Belum hilang rasa duka dihati ketika melihat saudara kita dicabut paksa nyawanya oleh seorang wanita tambun yang mengemudikan mobil dibawah pengaruh obat. Akibatnya 9 korban bergelimpangan didekat Tugu Tani Jakarta. Kini muncul pula berita mengejutkan tentang pilot pemakai yang tertangkap disebuah hotel di Surabaya, sebelumnya dari maskapai yang sama juga sudah tertangkap seorang pilot pemakai Narkoba.
Pihak Kemenhub mensinyalir, masih ada pilot lainnya dari maskapai lain yang terindikasi memakai narkoba. Cuma masih bernasib baik dan belum tertangkap oleh petugas.
Pilot-pilot teler itu kini sedang menerbangkan pesawat dengan ratusan penumpang disetiap harinya, dan itu berarti sekian ratus bahkan ribuan penumpang pesawat sedang dipertaruhkan nyawanya diujung jari seorang pilot teler, alangkah malangnya nasib bangsa ini, terbang melayang bersama pemakai.
Menyikapi kejadian ini, pihak Direktorat Perhubungan Udara hendaknya segera bertindak agar setiap maskapai penerbangan membersihkan para pilot dan seluruh crewnya dari perbuatan terkutuk itu. Segera diambil langkah dengan melakukan pemeriksaan urine terhadap setiap pilot yang akan menerbangkan pesawat.

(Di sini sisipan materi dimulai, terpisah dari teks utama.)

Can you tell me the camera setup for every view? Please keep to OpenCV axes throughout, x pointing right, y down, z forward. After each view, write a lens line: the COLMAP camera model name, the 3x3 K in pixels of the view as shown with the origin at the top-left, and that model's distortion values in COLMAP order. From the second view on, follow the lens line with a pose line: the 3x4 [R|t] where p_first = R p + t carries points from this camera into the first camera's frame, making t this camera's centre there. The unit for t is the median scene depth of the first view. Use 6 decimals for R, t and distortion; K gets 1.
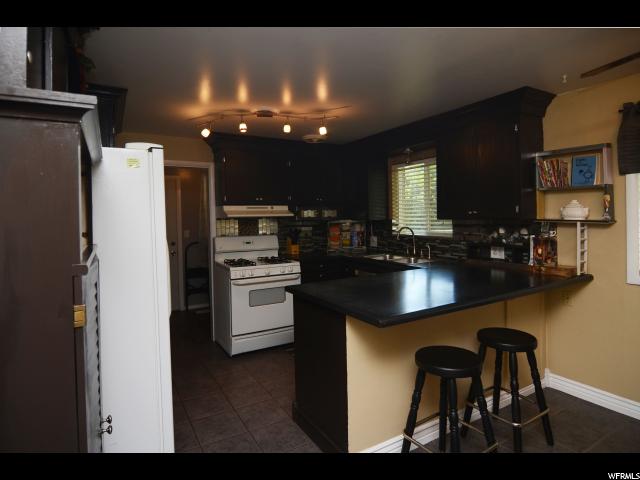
lens RADIAL K [[358.7, 0, 320.0], [0, 358.7, 240.0], [0, 0, 1]] dist [0.002395, 0.000061]
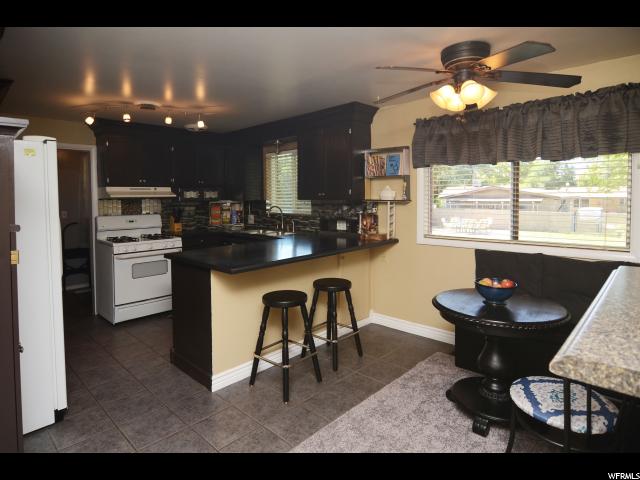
lens RADIAL K [[364.2, 0, 307.0], [0, 364.2, 207.4], [0, 0, 1]] dist [-0.002043, -0.000893]
pose [[0.968473, -0.004173, 0.249083, 0.046566], [0.014292, 0.999144, -0.038832, 0.019317], [-0.248708, 0.041167, 0.967703, -0.229805]]
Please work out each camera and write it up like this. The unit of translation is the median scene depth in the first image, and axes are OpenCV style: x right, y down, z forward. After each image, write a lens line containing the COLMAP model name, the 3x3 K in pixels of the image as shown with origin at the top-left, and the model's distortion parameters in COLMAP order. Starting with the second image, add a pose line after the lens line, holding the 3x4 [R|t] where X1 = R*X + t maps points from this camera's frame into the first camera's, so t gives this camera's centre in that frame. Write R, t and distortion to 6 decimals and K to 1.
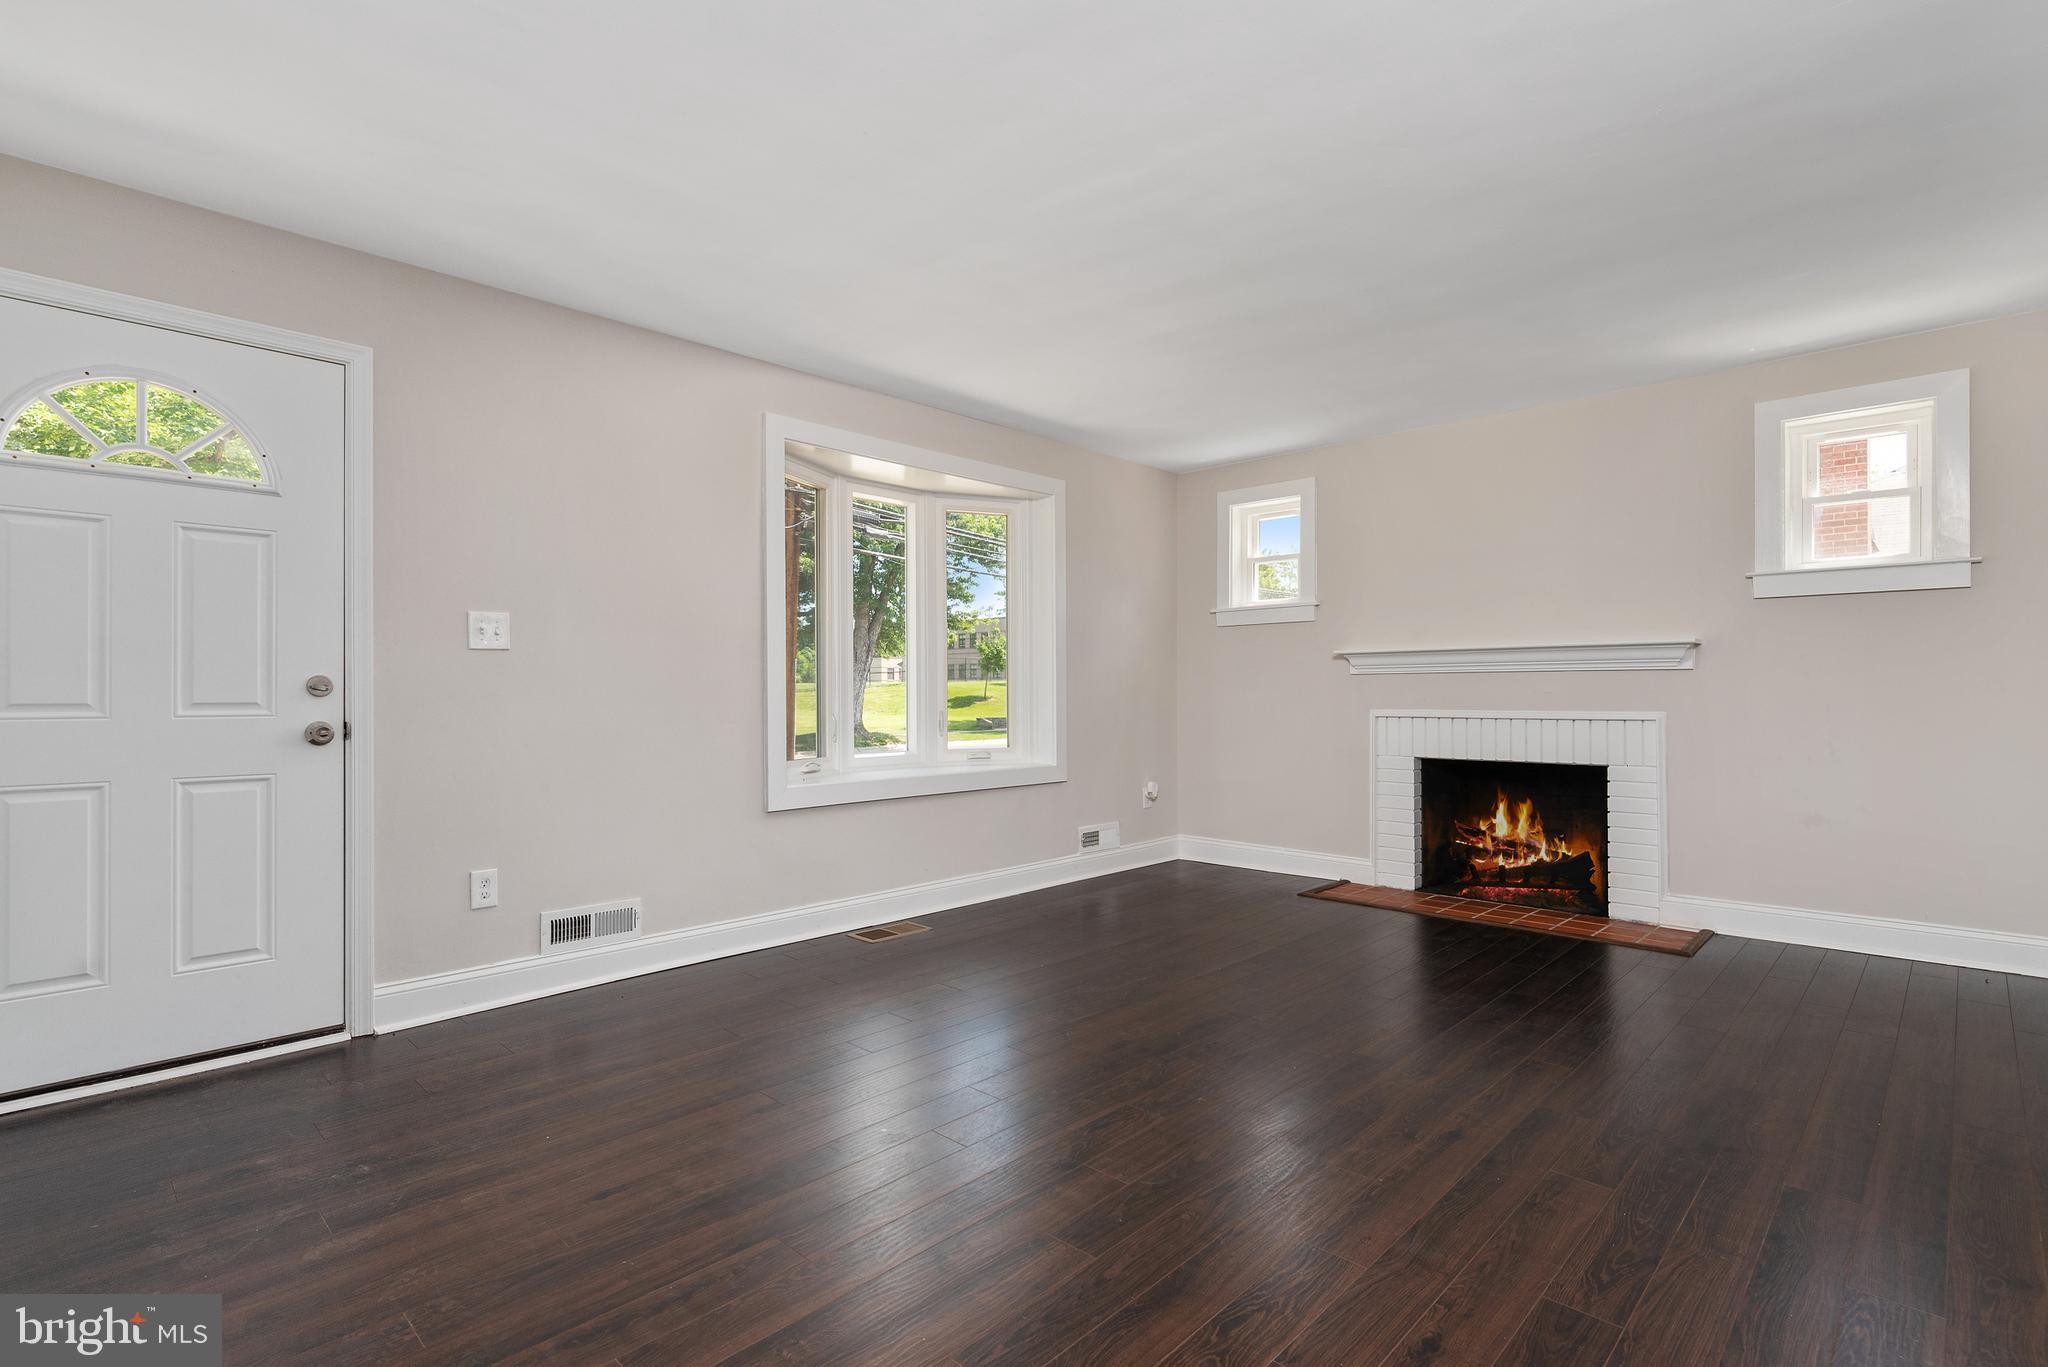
lens RADIAL K [[997.5, 0, 1024.0], [0, 997.5, 683.5], [0, 0, 1]] dist [0.025446, 0.000017]
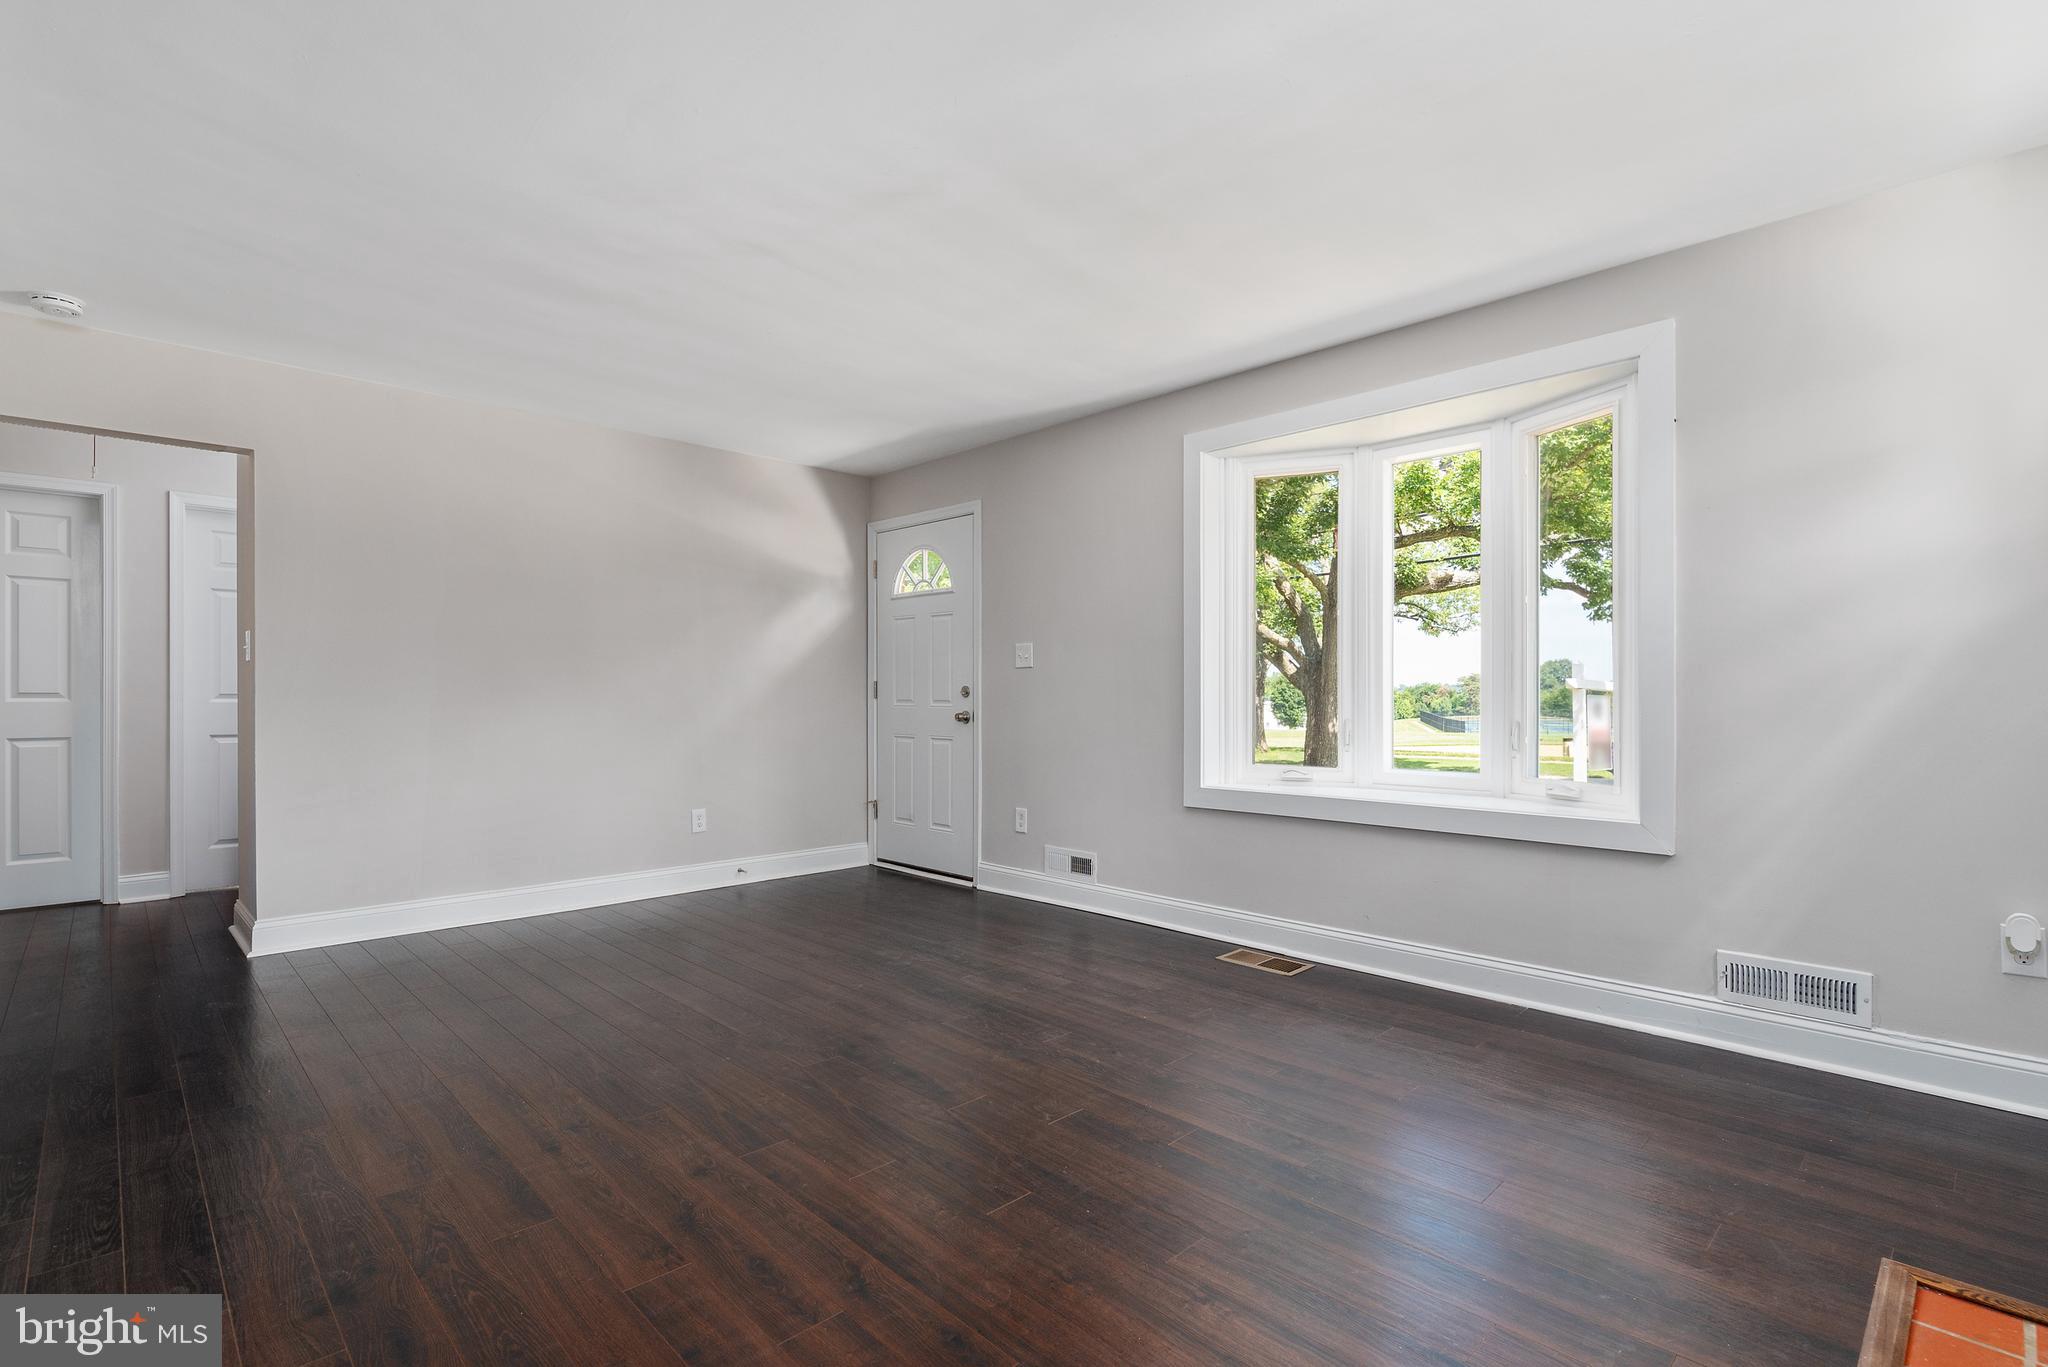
lens RADIAL K [[948.8, 0, 1024.0], [0, 948.8, 683.5], [0, 0, 1]] dist [-0.012207, -0.000055]
pose [[-0.037192, -0.016919, -0.999165, 0.943767], [0.003619, 0.999848, -0.017065, 0.016963], [0.999302, -0.004250, -0.037125, 1.066503]]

Harus dipastikan bahwa para pilot-pilot itu bersih dari pengaruh obat bius yang menebar maut itu. Tidak boleh lengah lagi, karena kecanduan obat bius ini bukan hanya membahayakan diri pemakainya sendiri, tetapi juga membahayakan oang lain yang tidak berdosa.
Memang tidak semua Pilot yang berprilaku buruk seperti rekannya yang tertangkap itu, tapi pilot yang bersih dari narkoba juga harus dijaga agar tidak terkontaminasi oleh sikap buruk rekannya yang sudah terlanjur kecanduan.
Jadi tidak ada salahnya jika kemenhub melarang semua pilot untuk menerbangkan pesawat sebelum benar-benar terbukti bersih dari pengaruh obat - obatan, itu lebih baik dari pada pilot tersebut dibiarkan menerbangkan pesawat keadaan mabuk dibawah pengaruh obat bius. Membiarkan mereka tetap menjadi pilot samalah artinya kita melakukan pembiaran terhadap tindakan pembunuhan massal.
Semoga kejadian ini, benar-benar bisa menyadarkan semua pihak, bahwa sudah tidak ada waktu lagi untuk berlengah-lengah terhadap bahaya yang mengintai yang ditebar melalui para pecandu obat bius, SEMOGA.